DATA PROVIDED:
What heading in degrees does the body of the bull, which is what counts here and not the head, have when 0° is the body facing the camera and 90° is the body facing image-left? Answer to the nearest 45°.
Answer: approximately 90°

==

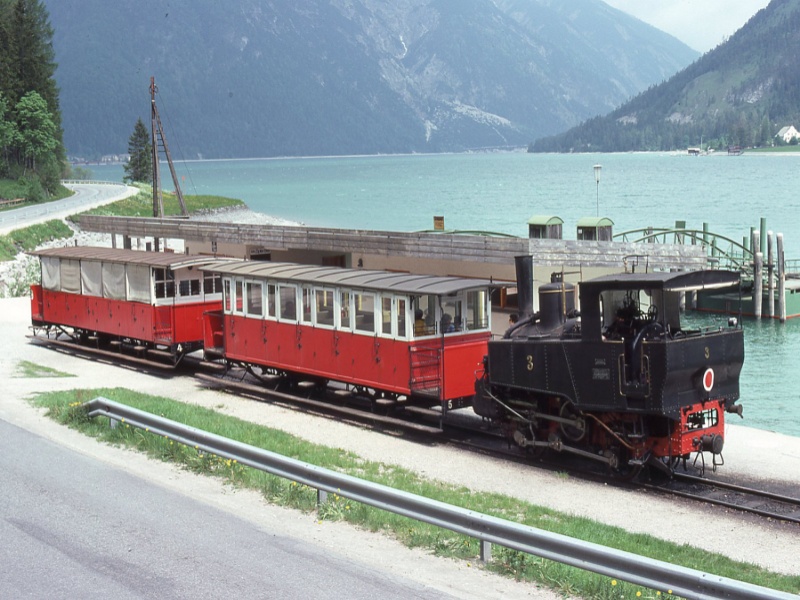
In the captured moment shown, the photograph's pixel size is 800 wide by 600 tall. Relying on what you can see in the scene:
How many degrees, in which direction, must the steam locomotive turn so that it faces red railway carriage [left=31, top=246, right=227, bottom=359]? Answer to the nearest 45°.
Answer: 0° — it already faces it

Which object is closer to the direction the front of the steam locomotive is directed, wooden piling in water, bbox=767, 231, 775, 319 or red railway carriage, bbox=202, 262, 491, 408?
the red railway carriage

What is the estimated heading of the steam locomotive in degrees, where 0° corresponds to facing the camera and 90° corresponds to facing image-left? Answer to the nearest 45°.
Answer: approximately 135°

* * *

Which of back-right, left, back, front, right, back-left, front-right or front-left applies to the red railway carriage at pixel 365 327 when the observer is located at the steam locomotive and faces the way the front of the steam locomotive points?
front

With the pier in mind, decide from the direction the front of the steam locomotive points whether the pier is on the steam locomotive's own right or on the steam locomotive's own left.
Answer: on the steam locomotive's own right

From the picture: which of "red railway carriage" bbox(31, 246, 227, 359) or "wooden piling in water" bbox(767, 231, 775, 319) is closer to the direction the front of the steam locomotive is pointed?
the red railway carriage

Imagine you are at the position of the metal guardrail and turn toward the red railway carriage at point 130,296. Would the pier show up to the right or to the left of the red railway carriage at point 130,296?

EXERCISE DIRECTIONS:
Echo the records word for word, starting at the line containing "In the captured" and ending at the line containing "Answer: approximately 135°", with both of those lines included.

ANSWER TO THIS TASK:
In the captured moment shown, the photograph's pixel size is 800 wide by 600 tall. Relying on what you can see in the scene:
How many degrees, in which direction, must the steam locomotive turn so that it faces red railway carriage [left=31, top=246, right=227, bottom=359]? Answer to the nearest 45°.
Answer: 0° — it already faces it

Which object is closer to the direction the front of the steam locomotive is directed, wooden piling in water, bbox=767, 231, 775, 319 or red railway carriage, bbox=202, 262, 491, 408?
the red railway carriage

What is the estimated heading of the steam locomotive in degrees, where 0° corresponds to facing the camera and 90° corresponds to facing image-left? Answer to the nearest 45°.
Answer: approximately 135°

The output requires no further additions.